The default behavior for sheatmap
is to use
oclust
instead of hclust
, that is generate a
clustering tree which is constrained to be compatible with the “ideal”
slanted order. Thus, we can replace the simple use of
pheatmap
with the simple use of sheatmap
:
Much better - here we not only the see the clear gradient as before,
but also that it splits naturally to a few phases (that smoothly
transition from one to the next). We can highlight this by using the
cutree
flags:
sheatmap(meristems, order_data=similarity, show_rownames=FALSE, show_colnames=FALSE, cutree_rows=5, cutree_cols=5)
Implementation notes:
Internally, this is implemented by the oclust
function.
In general hierarchical clustering of elements (rows or columns in
our case) tries to create a binary tree such that the more similar two
elements are, the closer they are in the tree. The twist in ordered
clustering (as implemented by oclust
) is that the elements
are ordered, and each group of elements clustered under any tree node
must be a contiguous range of such elements.
Visually this means that if we draw the final clustering tree on top of the ordered elements, there would be no edge crossings. This makes ordered clustering a natural addition to the slanted matrix visualization.
That is, normally (as in pheatmap
), an unconstrained
hierarchical clustering is done first, and the matrix visualization
order is chosen to be compatible with the clustering tree. Here (in
sheatmap
using oclust
), we do the opposite -
we first order the elements for the slanted matrix visualization, and
then find a compatible clustering tree to go with it.

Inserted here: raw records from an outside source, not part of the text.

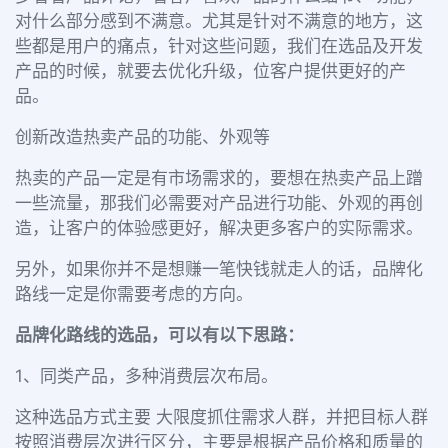
对什么部分感到不满意。尤其是针对不满意的地方，这
些都是用户的痛点，针对这些问题，我们在选品及开发
产品的时候，就要去优化升级，位客户提供更好的产
品。
创新改造热卖产品的功能、外观等
热卖的产品一定是有市场需求的，要想在热卖产品上蹭
一些流量，那我们必需要对产品进行功能、外观的再创
造，让客户的体验感更好，解决更多客户的实际需求。
另外，如果你并不是想赚一笔快钱就走人的话，品牌化
路线一定是你需要考虑的方向。
品牌化路线的选品，可以有以下思路：
1、同类产品，多种消费层次布局。
这种选品方式主要 大限度抓住需求人群，并把目标人群
按照消费层次进行区分，主要是根据产品价格和质量的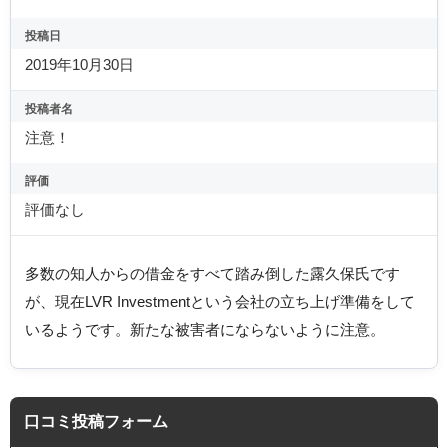
投稿日
2019年10月30日
投稿者名
注意！
評価
評価なし
多数の知人からの借金をすべて踏み倒した露久保氏です
が、現在LVR Investmentという会社の立ち上げ準備をして
いるようです。新たな被害者にならないように注意。
口コミ投稿フォーム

In principle it is possible to adapt any clustering method to include
an ordering constraint. We chose to adapt Ward’s method
(both ward.D
and the default ward.D2
are
supported). In this method, the algorithm starts with each element on
its own, and merges the two elements such that the total variance within
the merged node is minimized. It recursively merges groups of elements
(minimizing the variance each time) until obtaining the full clustering
tree.
The general Ward’s method can pick any two element groups to combine
at each step. In contrast, the ordered oclust
variant can
only choose adjacent element groups, trusting the a-priori order to have
placed similar elements adjacent to each other. This makes the algorithm
much faster, which allows for a practical pure R implementation. The
full Ward’s method is slower, so requires a FORTRAN implementation.